In his lecture on private prayer, Charles Spurgeon lamented how an inward poverty means that many people find silence unbearable; the corollary of this is that we cannot stand undistracted solitude. When I was in high school, Shakespearian soliloquys struck me as highly odd and obviously theatrical, but today I think they are a haunting visage of something we are no longer capable of: internal dialogue and introspection. In the outstanding collection of essays Stop What You’re Doing and Read This, Jane Davis challenges our preference for the comfortable shallows of human life, and I firmly believe that much of our technology enables or even encourages such superficiality. Davis strongly posits, “Consistently ignoring the inner life has put depression and anxiety high amongst the world’s most serious epidemics…Despite our desire to amass, consume, and be mindless, the ‘unspeakable desire’ to know ‘our buried life’ is ancient and implacable.” We use social media to express invented and pliable versions of who we want to be, yet hardly know ourselves. We impulsively comment on blogs remonstrating others, but find it impossible to internalise thoughts and ideas. We peruse infinitely scrolling feeds for hours on end – liking, retweeting, and pinning – only when we come away from them we are none the richer. Constant connectivity leaves little time for careful contemplation. As Malcom Gladwell has said, today we are experientially wealthy and theoretically impoverished.

Values

TelevisionIn my previous post I admitted the potential of being melodramatic, so I might as well run the risk of sounding like a crank. In Marilynne Robinson’s masterpiece, Home, Old Boughton is discussing the news and asserts that, “In six months nobody will remember one thing about it,” for, “It’s television that makes things seem important whether they are or not.” What comes to us through our screens is very rarely weighed or thoughtfully evaluated. According to my news feeds and Facebook, the death of Cecil, a protected lion, is the most significant event from the last couple of weeks. Worse than that is the grossly unhealthy celebrity culture, which considers Kim Kardashian’s baby bump more newsworthy than a massacre in Kenya. As D. A. Carson notes, in Basics for Believers, TV is the dominant reference point or moral ‘bottom line,’ for many people, resulting in grossly warped values. Carson points out how parents are anxiously concerned that their children have the right kinds of friends and role models, for all of us learn by a kind of existential mimicry, only we naïvely overlook the vicarious friendship provided by TV. With the average person spending over 3 hours in front of one TV daily, the results are undeniable: "We no longer have authentic heroes. People are celebrated for extravagant behaviour or conspicuous consumption, not for their value to society. Wealth is preferred to worth, glamour to virtue. There are many 'personalities', but few show evidence of character" (Edward Donnelly). Not everything that appears on our screens is significant, but the TV industry, click bait, and social media sites thrive off of our woeful discernment, and from confusing our values. 

Conclusion

Living in the world of technology is unavoidable. But being aware of how technology shapes us is a crucial step away from being dominated by it.
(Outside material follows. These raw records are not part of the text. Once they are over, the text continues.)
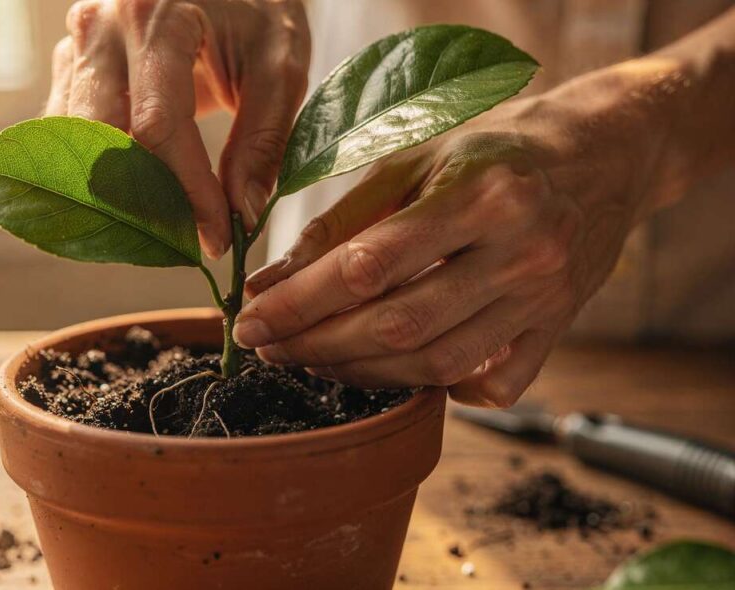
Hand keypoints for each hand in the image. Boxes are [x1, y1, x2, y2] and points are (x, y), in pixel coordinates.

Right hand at [47, 0, 309, 257]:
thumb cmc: (256, 4)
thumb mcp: (279, 61)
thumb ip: (263, 138)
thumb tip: (243, 213)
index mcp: (154, 15)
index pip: (157, 126)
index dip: (186, 193)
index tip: (216, 238)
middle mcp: (99, 27)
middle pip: (99, 141)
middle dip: (141, 205)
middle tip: (185, 244)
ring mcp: (76, 46)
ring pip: (73, 144)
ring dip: (116, 196)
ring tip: (166, 227)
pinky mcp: (70, 66)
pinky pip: (69, 135)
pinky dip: (101, 173)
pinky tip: (141, 197)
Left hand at [234, 82, 667, 406]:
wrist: (604, 154)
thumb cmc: (495, 147)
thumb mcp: (415, 159)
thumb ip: (342, 221)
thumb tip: (272, 282)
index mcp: (480, 193)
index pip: (369, 266)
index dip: (300, 302)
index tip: (252, 322)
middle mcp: (520, 250)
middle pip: (399, 325)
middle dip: (320, 345)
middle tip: (272, 347)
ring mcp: (544, 298)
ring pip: (437, 364)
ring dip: (363, 373)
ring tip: (316, 360)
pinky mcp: (556, 328)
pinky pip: (492, 385)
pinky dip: (438, 390)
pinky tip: (397, 374)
We have seen that outsourcing our memories incapacitates our minds, the digital world discourages introspection, and how confusing presentation of information on our screens erodes values. Since I have not read anything better on the impact technology has had than The Next Story I will let Tim Challies have the last word: "So here we sit today, surveying the landscape after the digital explosion. We live in the glare of screens; we outsource our memories to bits and bytes; we experience some of our deepest and most important relationships through the ethereal networks powered by electricity and computer hardware. We are a digital people-a digital generation, dependent on our devices."